ASSIGNED TASK: Count the lines holding the string "Schematic" in the records, and give only the count.

Collected data entries:
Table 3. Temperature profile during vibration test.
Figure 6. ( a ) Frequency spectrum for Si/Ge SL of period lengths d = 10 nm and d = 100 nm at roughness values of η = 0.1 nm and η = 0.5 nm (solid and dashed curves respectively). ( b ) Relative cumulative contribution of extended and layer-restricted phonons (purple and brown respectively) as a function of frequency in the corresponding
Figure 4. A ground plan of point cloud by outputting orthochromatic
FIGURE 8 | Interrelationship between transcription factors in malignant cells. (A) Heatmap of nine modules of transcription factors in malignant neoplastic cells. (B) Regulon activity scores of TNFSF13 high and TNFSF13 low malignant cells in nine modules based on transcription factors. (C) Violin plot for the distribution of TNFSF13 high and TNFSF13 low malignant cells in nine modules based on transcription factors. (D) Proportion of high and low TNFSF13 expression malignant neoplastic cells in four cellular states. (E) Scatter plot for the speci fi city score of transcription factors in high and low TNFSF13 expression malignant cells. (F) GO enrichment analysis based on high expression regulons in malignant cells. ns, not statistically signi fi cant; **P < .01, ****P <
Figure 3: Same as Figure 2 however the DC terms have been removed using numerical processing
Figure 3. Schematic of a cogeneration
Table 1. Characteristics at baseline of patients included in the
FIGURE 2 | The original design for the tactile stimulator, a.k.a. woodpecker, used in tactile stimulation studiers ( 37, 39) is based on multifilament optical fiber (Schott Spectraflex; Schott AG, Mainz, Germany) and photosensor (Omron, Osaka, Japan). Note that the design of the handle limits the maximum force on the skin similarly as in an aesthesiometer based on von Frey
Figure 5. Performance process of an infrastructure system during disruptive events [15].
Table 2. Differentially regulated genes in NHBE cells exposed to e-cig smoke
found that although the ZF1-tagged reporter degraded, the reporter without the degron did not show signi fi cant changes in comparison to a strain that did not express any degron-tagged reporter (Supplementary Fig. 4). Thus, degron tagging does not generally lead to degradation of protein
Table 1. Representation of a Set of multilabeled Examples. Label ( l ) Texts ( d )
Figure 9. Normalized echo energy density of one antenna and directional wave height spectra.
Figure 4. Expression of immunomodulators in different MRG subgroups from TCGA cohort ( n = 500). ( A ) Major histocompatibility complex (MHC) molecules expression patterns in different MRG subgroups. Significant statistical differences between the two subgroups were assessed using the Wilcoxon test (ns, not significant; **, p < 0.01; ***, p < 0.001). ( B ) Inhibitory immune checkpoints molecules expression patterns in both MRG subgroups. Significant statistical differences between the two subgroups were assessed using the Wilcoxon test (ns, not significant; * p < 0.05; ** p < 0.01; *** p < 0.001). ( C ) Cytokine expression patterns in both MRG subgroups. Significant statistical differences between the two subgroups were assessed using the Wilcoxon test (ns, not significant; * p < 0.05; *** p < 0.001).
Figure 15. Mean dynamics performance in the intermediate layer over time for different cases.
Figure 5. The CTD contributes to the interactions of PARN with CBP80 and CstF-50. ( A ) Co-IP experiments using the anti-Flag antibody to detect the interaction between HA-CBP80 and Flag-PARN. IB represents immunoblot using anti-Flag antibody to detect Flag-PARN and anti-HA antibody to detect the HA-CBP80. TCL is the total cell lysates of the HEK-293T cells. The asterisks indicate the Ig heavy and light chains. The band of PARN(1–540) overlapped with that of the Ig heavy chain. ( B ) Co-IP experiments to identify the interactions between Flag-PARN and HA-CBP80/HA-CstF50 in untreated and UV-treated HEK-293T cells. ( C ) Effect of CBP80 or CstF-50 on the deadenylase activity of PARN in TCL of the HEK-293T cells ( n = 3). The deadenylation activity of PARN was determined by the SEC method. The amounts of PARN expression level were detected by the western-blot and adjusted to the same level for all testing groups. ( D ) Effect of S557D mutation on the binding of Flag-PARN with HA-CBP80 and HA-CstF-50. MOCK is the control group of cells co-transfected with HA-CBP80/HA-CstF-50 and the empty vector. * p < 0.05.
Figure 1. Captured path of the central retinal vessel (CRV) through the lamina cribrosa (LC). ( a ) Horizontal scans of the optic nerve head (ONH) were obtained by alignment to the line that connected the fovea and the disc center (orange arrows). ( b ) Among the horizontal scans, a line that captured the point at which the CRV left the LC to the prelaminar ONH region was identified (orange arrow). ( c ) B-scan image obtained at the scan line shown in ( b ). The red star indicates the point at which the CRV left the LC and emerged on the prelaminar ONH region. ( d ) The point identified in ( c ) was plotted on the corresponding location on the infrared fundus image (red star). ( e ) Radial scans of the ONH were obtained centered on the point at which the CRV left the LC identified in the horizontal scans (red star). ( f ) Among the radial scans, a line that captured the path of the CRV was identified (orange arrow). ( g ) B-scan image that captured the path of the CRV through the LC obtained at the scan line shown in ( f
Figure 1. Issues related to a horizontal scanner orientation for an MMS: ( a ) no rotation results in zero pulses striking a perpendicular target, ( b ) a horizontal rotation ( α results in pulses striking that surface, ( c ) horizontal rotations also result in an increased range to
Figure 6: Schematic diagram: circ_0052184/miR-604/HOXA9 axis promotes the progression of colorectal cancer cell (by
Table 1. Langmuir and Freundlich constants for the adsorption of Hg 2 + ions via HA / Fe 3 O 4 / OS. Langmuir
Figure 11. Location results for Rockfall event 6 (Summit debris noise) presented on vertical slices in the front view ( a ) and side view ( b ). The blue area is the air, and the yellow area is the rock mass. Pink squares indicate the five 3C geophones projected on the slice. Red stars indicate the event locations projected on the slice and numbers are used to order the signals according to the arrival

ANSWER BELOW: 2